KENTSEL DÖNÜŞÜMÜ HIZLANDIRACAK Kalyoncu, “Finansman tarafında, zamanında finansman sağlayabilmek. Uzun vadeli bir finansman yaratmak için. Satmak için ev yaparsanız 3 ila 5 yıl içinde bitirmeniz gerekiyor. Bunu 10 yıla, 15 yıla uzatabilirsek bu sefer buradaki mali yük, bin konut üretiliyor. Mali yükü burada bölüştürsek bin konut diyelim. Maliyeti bölüştürsek Bunun yılda bin konuta, yılda 10 katına bölebiliriz.Bunun düzenlemesi ile ilgili olarak Türkiye’de yıllardır uygulanan kamu-özel işbirliği modeliyle, yatırım ve yapım maliyetinin ucuz bir kira rakamına bağlı olmasıyla birlikte arsa maliyetinin yüzde 50 olmasıyla mümkün olduğunu ortaya koyduk.O bakımdan kiralık konutların hızla bulunabilmesi aslında kentsel dönüşümü hızlandıracak ve İstanbul’un şoka daha hazır olmasını sağlayacaktır. Hem kentsel dönüşüm için stok oluşturuyoruz hem de kiraları düşürüyoruz” dedi.

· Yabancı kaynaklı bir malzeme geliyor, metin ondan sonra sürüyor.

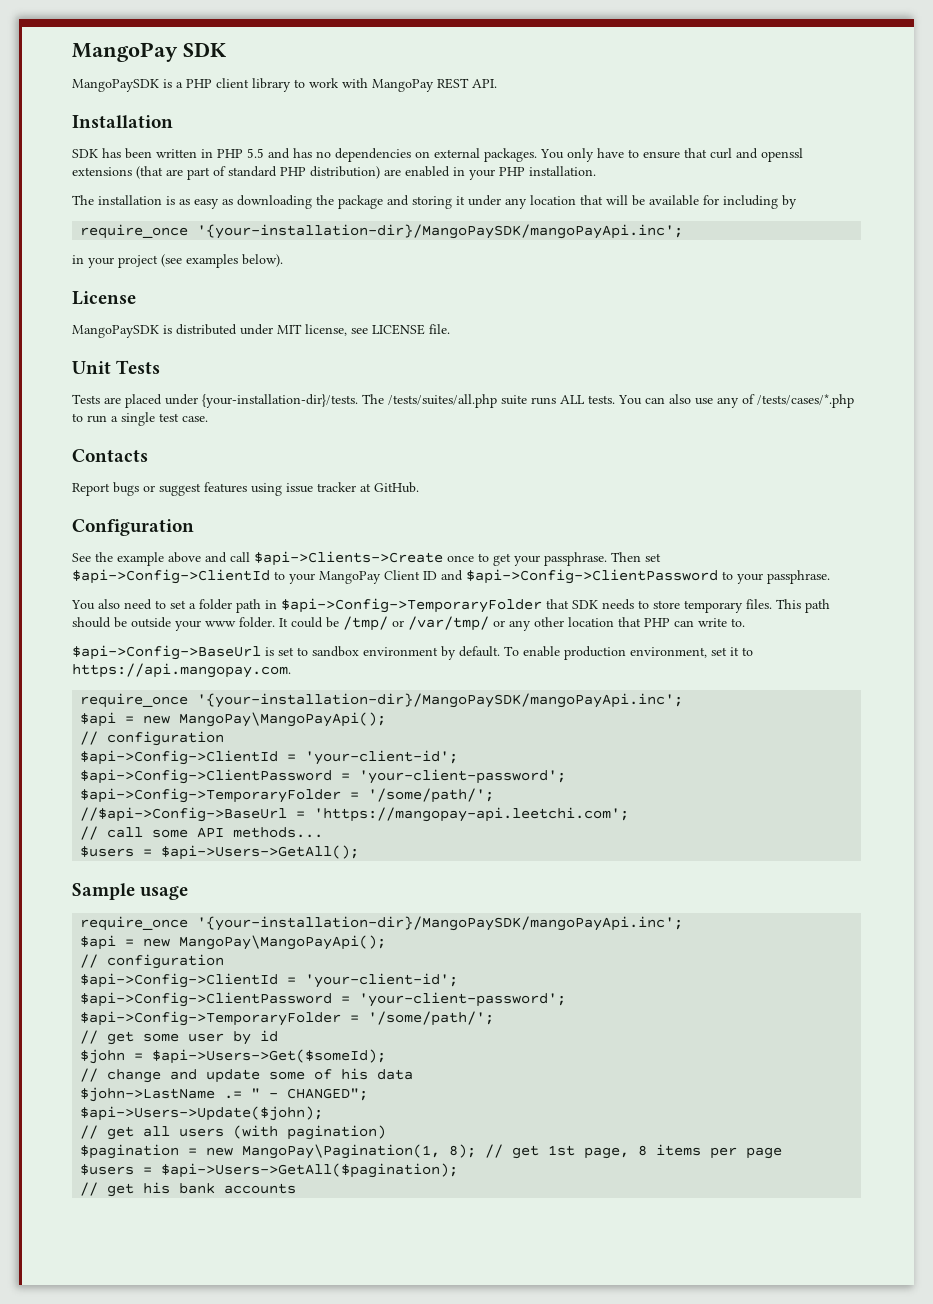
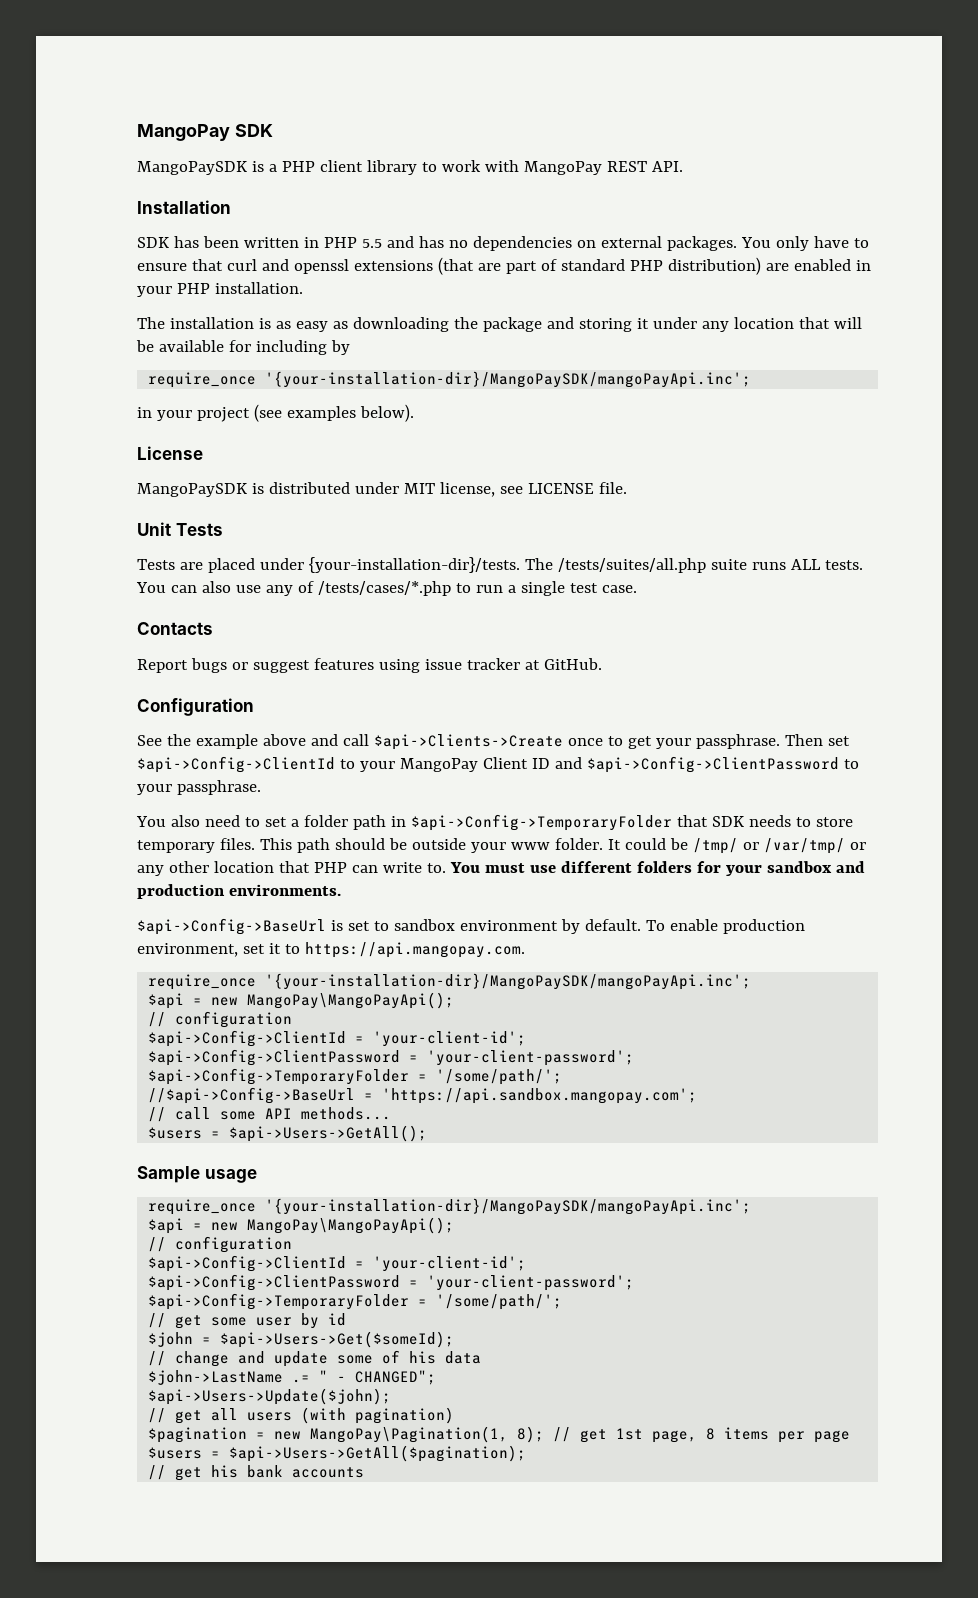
(745, 622) none -> [449,861,865,876] [137,884,341,899] You must use different folders for your sandbox and production environments.
[314,807,630,822] 'https://mangopay-api.leetchi.com'; -> [382,1088,698,1104] 'https://api.sandbox.mangopay.com';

HANE HALKI GELİRİNİN YÜZDE 30’UNDA KİRA, “Kamu kurumları, belediyeler, yerel yönetimler, kamu iktisadi teşebbüsleri olabilir. Bu kurumların bu modele yer bulduğu noktada ucuz kiralık konut üretmek için tasarruf konusunda bir yol haritası paylaşıyoruz. En azından bu yıl sonuna kadar yer belli olur, seneye de yeni hükümetin kira düzenleme takvimi ile rant düzenleme modeli olan GYO’yu, önümüzdeki 2019’dan itibaren de rant düzenleme modelini kurmayı hedefliyoruz.” Yılda GYO konut üretimi başlayacak.Ancak ev sahibi ortadaki bağlantıyı bu şekilde ayarlayabilir.Bu ve bu kriterlere uyan kişiler için bu tip erişilebilir kiralık konut üretilebilir.Bunun dışında kiracının kira ödemesi veya ev sahibinin kira tahsilatı ile ilgili bir müdahalede bulunmamız gerektiğini düşünmüyoruz.Sürdürülebilir, serbest piyasa dinamiklerine göre yaşayan bir sistem olması gerektiğini düşünüyoruz.Kira aslında ödenebilir kira olduğu için bir tahsilat riski olduğunu düşünmüyoruz. hane gelirinin yüzde 30-40 bandı. Bu %30 %40 bu açıdan da değerlidir. Kentsel refah düzeyi ile birlikte toplumsal refah düzeyini de yükseltme yöntemidir aslında. Yüzde 30’a düştüğünde kalan yüzde 20, kiraya ayrılan bütçenin yüzde 30’u boşa gidiyor. İnsanımız bu boşluğu çocuklarının eğitimi için, kendi ihtiyaçları için, kültür-sanat için, tatiller için, yaşam standartlarını yükseltecek diğer kalemler için harcayabilir hale geliyor. Yeni konut modelinde sarsıntı riski yüksek olan İstanbul bölgeleri belli oldu. Avrupa veya Anadolu yakasında güneye yakın yerler. Kentsel dönüşümde rezerv konut ihtiyacını çözecek bir unsur olabilir. Dolayısıyla onlara yakın yerler varsa bunun sosyal etkisi çok daha yüksek olacaktır. Oradaki yerlerin envanterini çıkarmak, bu envantere göre oradaki arazi mülkiyet durumunu belirlemek ve bu kurumlarla iletişime geçmek için bir adım atabiliriz. Onun dışında inisiyatif alan arsa sahipleri de bu modeli kullanmak isterlerse derneğimizle işbirliği yapabilirler.”